The government’s claims of providing generous aid were exposed by a survey conducted by BRAC, an NGO. It found that only 4 percent of the population had received any emergency relief support as of April 5 and that at least 14 percent of low-income people had no food at home. It also revealed that the average household income of 14,599 taka before the lockdown had fallen drastically by 75 percent to 3,742 taka this month.
Currently about 30 districts out of 64 in Bangladesh, including areas of Dhaka, are in lockdown. For the majority of people “social distancing” is virtually impossible, particularly in Dhaka’s slums, where 4.8 million people—nearly one-third of the city’s population—live.

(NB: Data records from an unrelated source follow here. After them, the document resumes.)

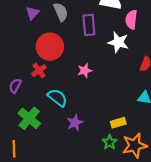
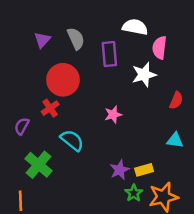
white star: (118, 42) -> (144, 75), turned -30
pink star: (85, 71) -> (113, 115), moved
purple star: (75, 123) -> (120, 170), moved

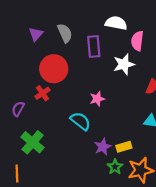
cyan semicircle: (72, 140) -> (80, 121), moved

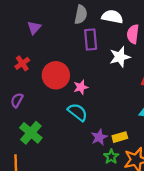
gray semicircle: (65, 33) -> (81, 15), moved, turned 36
red circle: (54, 69) -> (56, 75), moved
red cross: (43, 93) -> (22, 63), moved
pink star: (97, 99) -> (81, 87), moved

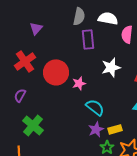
white star: (120, 57) -> (111, 67), moved
red cross: (22, 63) -> (25, 61), size x1.5
cyan semicircle: (78, 112) -> (95, 107), moved

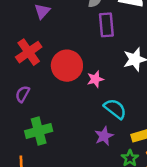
green cross: (33, 125) -> (39, 131), turned 35
purple star: (96, 129) -> (104, 136), moved

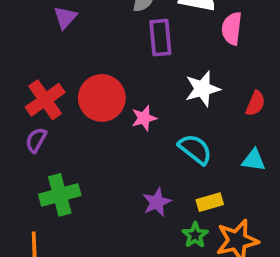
red cross: (29, 52) -> (45, 100), moved
cyan semicircle: (115, 109) -> (195, 149), moved

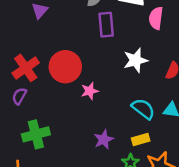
pink star: (144, 118) -> (90, 91), moved
cyan semicircle: (195, 149) -> (143, 109), moved

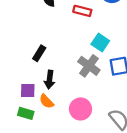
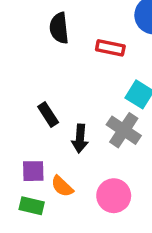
black rectangle: (39, 53) -> (48, 114), turned -63
black arrow: (50, 80) -> (80, 139), moved

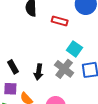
black rectangle: (48, 114) -> (13, 67), moved

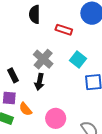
gray cross: (64, 69) -> (43, 59), moved

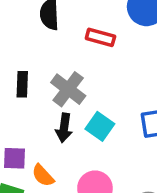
cyan square: (78, 60) -> (100, 126), moved
black rectangle: (13, 75) -> (22, 84), moved, turned 32

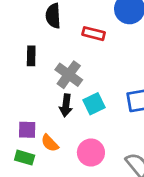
black rectangle: (22, 84) -> (31, 56), moved
cyan square: (100, 126) -> (94, 104), turned 30

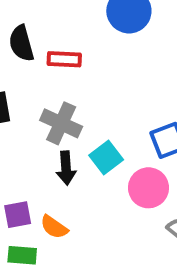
red rectangle: (94, 34) -> (64, 59), moved
pink circle: (91, 153) -> (148, 188), moved

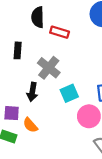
black arrow: (66, 168) -> (32, 92), moved

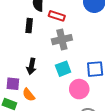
black rectangle: (18, 50) -> (29, 26), moved
gray cross: (49, 68) -> (62, 40), moved, turned 36

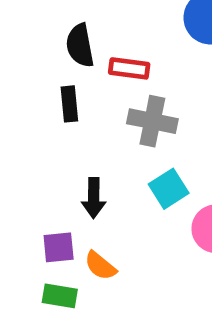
gray cross: (62, 40) -> (152, 121), turned 36

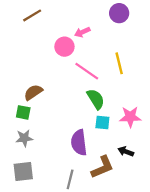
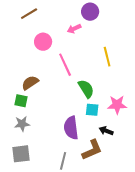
purple circle: (119, 13) -> (90, 12), moved
pink circle: (64, 47) -> (43, 42), moved
pink line: (87, 71) -> (65, 65), moved, turned 30
black arrow: (126, 151) -> (106, 131), moved

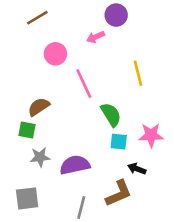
gray star: (22, 124) -> (40, 157), moved
purple semicircle: (71, 128) -> (75, 165), moved, turned 85

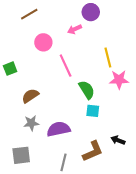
brown semicircle: (39, 107) -> (30, 96), moved
green square: (27, 130) -> (10, 69), moved, turned -32
pink star: (151, 135) -> (119, 80), moved
black arrow: (137, 169) -> (118, 140), moved

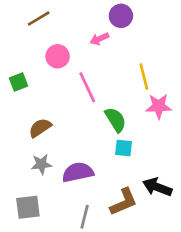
green square: (10, 69) -> (18, 82), moved
black arrow: (118, 140) -> (157, 187), size x1.5

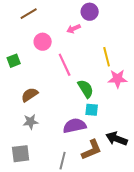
purple semicircle: (78, 172) -> (75, 126), moved

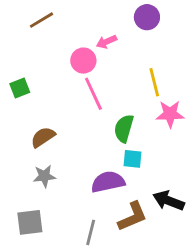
purple circle: (90, 12) -> (147, 17), moved
pink circle: (43, 42) -> (83, 61), moved
green semicircle: (86, 89) -> (124, 128), turned -132

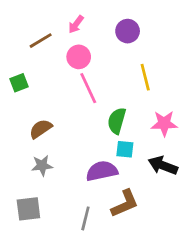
purple circle: (147, 17) -> (128, 31), moved
brown line: (41, 20) -> (41, 41), moved
pink arrow: (106, 42) -> (76, 24), moved, turned -30
pink star: (170, 114) -> (164, 123), moved
black arrow: (169, 201) -> (163, 165), moved

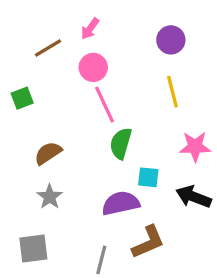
purple circle: (128, 31) -> (171, 40), moved
green semicircle: (117, 121) -> (121, 143), moved
gray star: (42, 165) -> (50, 197), turned -30

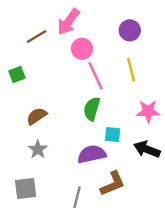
pink arrow: (90, 29) -> (68, 22), size x1.6
pink circle: (93, 67) -> (82, 49), moved
pink line: (105, 105) -> (95, 76), moved

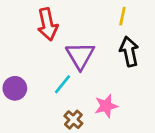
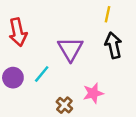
red arrow: (48, 24) -> (18, 32), moved
cyan line: (63, 84) -> (42, 74), moved

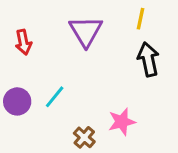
red arrow: (18, 32) -> (23, 42), size x0.7
purple triangle: (70, 49) -> (86, 31), moved

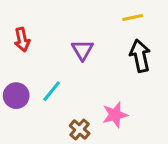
yellow line: (141, 19) -> (133, 17), turned 66
purple triangle: (86, 31) -> (83, 50), moved, size x0.7

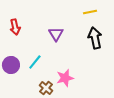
pink star: (115, 115) -> (65, 78), moved
brown cross: (80, 129) -> (46, 88), moved

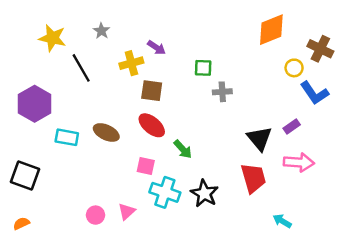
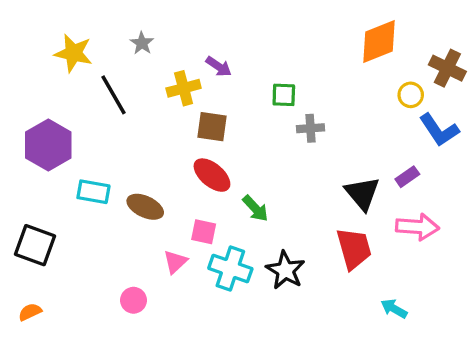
brown ellipse: (106, 132) -> (145, 207), moved
pink triangle: (127, 211) -> (175, 262), moved

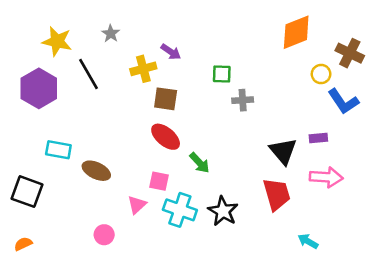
purple hexagon: (48, 145) -> (39, 88), moved
purple rectangle: (407, 177) -> (318, 138), turned 30
cyan rectangle: (93, 192) -> (58, 150), moved
brown ellipse: (145, 207) -> (96, 171), moved

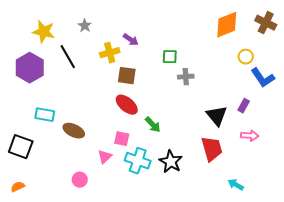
brown cross: (350, 53) -> (266, 23), moved
purple rectangle: (318, 138) -> (244, 106), turned -56
pink arrow: (326, 177) -> (250, 136), size x0.7

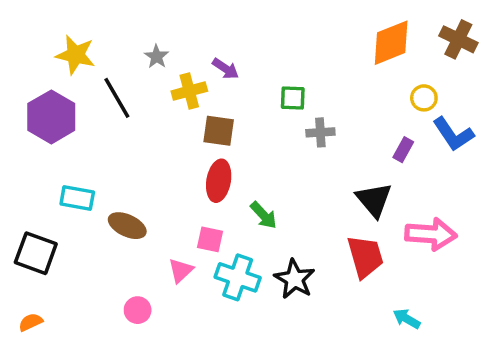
gray star: (85, 26) -> (157, 57), moved
red ellipse: (127, 105) -> (219, 181), turned 60
purple rectangle: (244, 106) -> (403, 150), moved
pink arrow: (250, 136) -> (431, 234), size x1.6

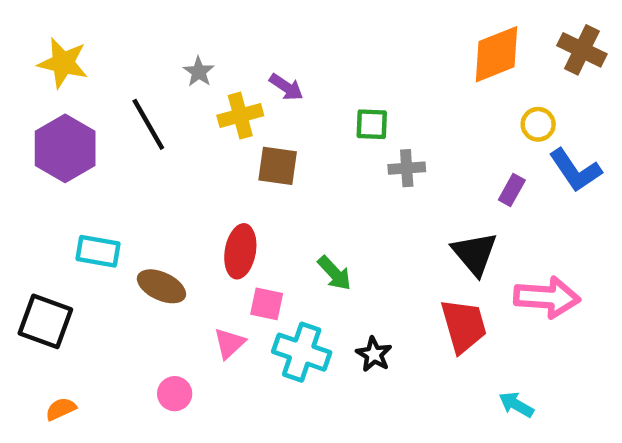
yellow star: (75, 55) -> (63, 63), moved
red ellipse: (219, 181) -> (240, 251), moved
black star: (295, 279) -> (374, 354), size x0.7
orange semicircle: (31, 322) -> (61, 409), moved

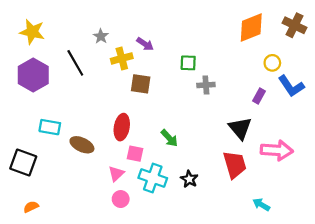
pink circle: (175, 394) -> (121, 199), moved

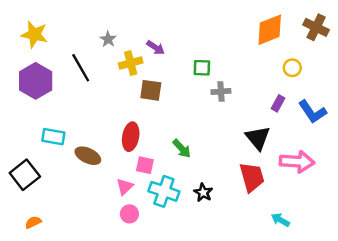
blue L-shape: (291, 86) -> (312, 112), moved
black square: (23, 162) -> (25, 175), turned 32

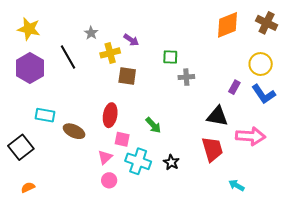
yellow circle: (292, 68) -> (261, 64), moved, size x1.5
black triangle: (258, 138) -> (217, 116), turned -40

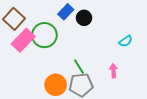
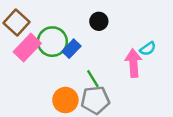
blue rectangle: (66, 12) -> (71, 49), moved
pink arrow: (113, 71) -> (133, 63), moved, size x1.6

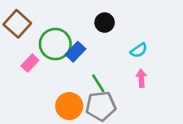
pink rectangle: (27, 48) -> (30, 63), moved, size x0.6
cyan semicircle: (148, 49) -> (139, 50), moved
pink arrow: (133, 63) -> (141, 78), moved, size x0.6

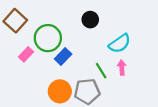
cyan semicircle: (139, 50) -> (120, 44), size x1.5
blue rectangle: (75, 52) -> (63, 57), moved
green line: (98, 83) -> (101, 71), moved

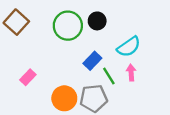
green circle: (48, 38) -> (68, 26), moved
pink rectangle: (26, 54) -> (28, 77), moved
blue rectangle: (63, 57) -> (92, 61), moved

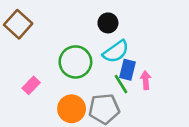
green circle: (68, 26) -> (75, 62), moved
cyan semicircle: (129, 47) -> (116, 52), moved
blue rectangle: (92, 61) -> (127, 70), moved, turned -30

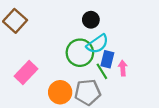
green circle: (75, 62) -> (80, 53), moved
pink rectangle: (31, 85) -> (26, 72), size x1.5

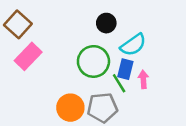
cyan semicircle: (97, 44) -> (133, 45), moved
pink rectangle: (26, 72) -> (28, 56), moved

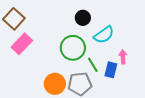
blue rectangle: (125, 69) -> (111, 70), moved
pink arrow: (143, 79) -> (123, 57), moved

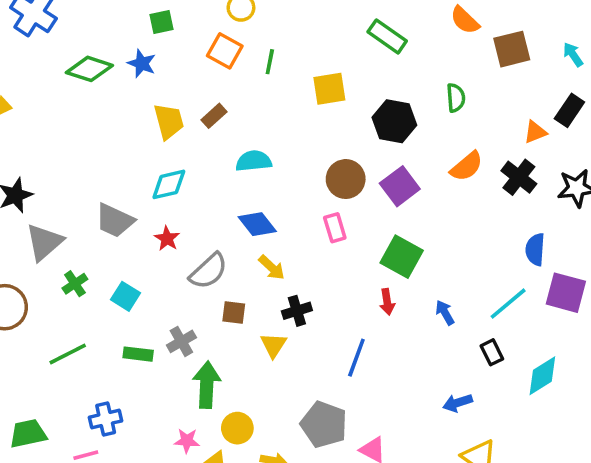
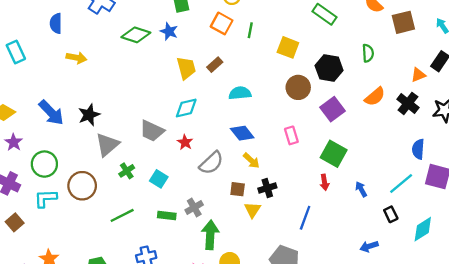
yellow square: (329, 89) -> (288, 47), turned 30
brown circle: (346, 179) -> (298, 87), moved
brown square: (234, 313) -> (238, 189), moved

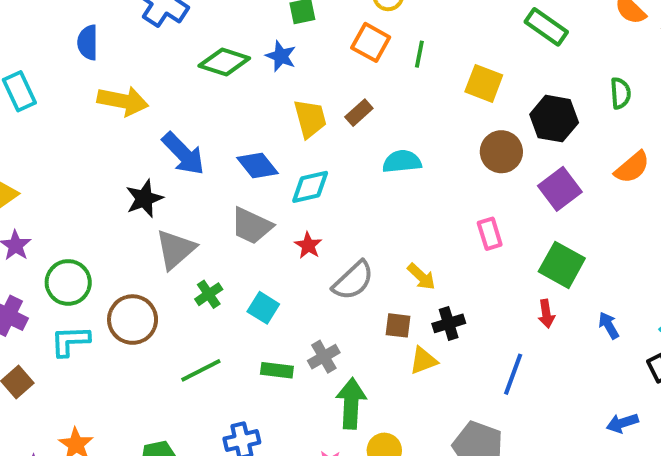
yellow arrow: (76, 58) -> (123, 101), size x1.4
blue arrow: (51, 113) -> (183, 154), moved
blue diamond: (242, 133) -> (257, 165), moved
yellow triangle: (252, 210) -> (423, 361), turned 36

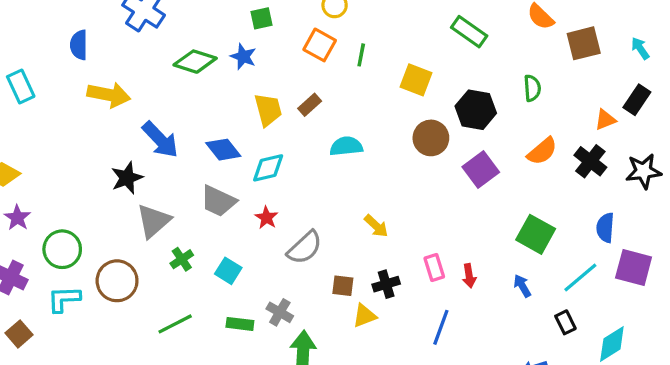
pink rectangle: (490, 234) -> (434, 268), moved
green square: (562, 265) -> (536, 234), moved
yellow arrow: (421, 277) -> (376, 226), moved
gray cross: (324, 357) -> (280, 312), turned -30

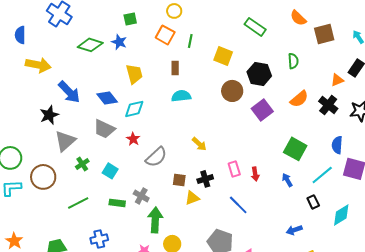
brown rectangle: (310, 105) -> (175, 68), moved, turned -48
blue line: (441, 327) -> (238, 205), turned -65

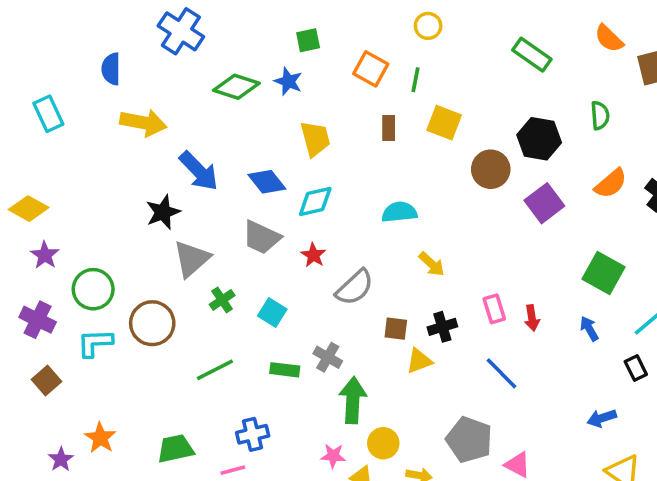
yellow circle: (174, 11) -> (428, 26), moved
yellow square: (223, 56) -> (444, 123), moved
cyan semicircle: (181, 96) -> (399, 212), moved

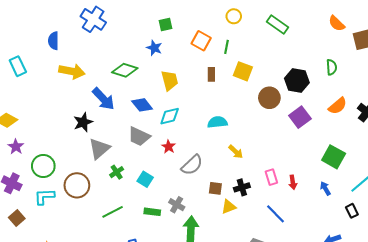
green rectangle: (532, 55) -> (278, 24), moved
green diamond: (236, 87) -> (125, 70), moved

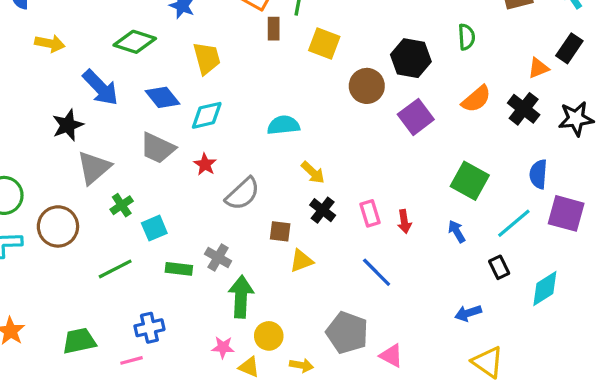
yellow arrow: (72, 71) -> (50, 43), size x0.7
brown rectangle: (211, 74) -> (274, 29), moved
cyan square: (145, 179) -> (154, 228), moved, turned 35
black cross: (242, 187) -> (323, 210), moved, turned -35

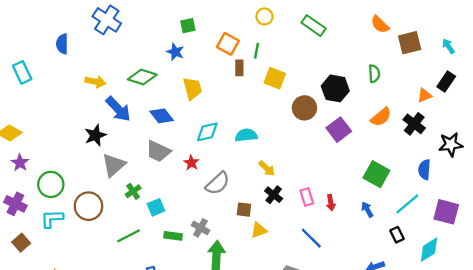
yellow arrow: (50, 43) -> (95, 82), moved
cyan diamond: (207, 115) -> (207, 132), moved
black star: (576, 119) -> (451, 144), moved
purple square: (566, 213) -> (446, 212), moved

On April 13, Health Minister Zahid Maleque for the first time admitted community transmission is taking place widely. About 1,012 persons had tested positive for COVID-19 with 46 deaths by April 14. On April 14, 209 people tested positive, the highest single-day count so far.
These low figures are mainly due to the lack of mass testing, as recommended by the World Health Organisation. As of April 10, only 7,359 people—in a population of 160 million—had been tested. Jahidur Rahman, a virologist and assistant professor at Shahid Suhrawardy Medical College, has called for at least 10,000 tests daily.
An April 12 comment in the Daily Star said the government’s response to the coronavirus outbreak “had been plagued by inappropriate decisions, delayed actions and muddled thinking—right from the beginning.”
Even as health authorities warned that COVID-19 could become practically uncontrollable if it spread, Prime Minister Hasina initially downplayed the pandemic, saying it was “not that deadly.”

Her government announced a massive bailout package of $US8.56 billion for the garment industry, almost three times the $3.02 billion losses from cancelled export orders. The amount that the government recommended for workers’ wages is about 7 percent of that handed over to the employers.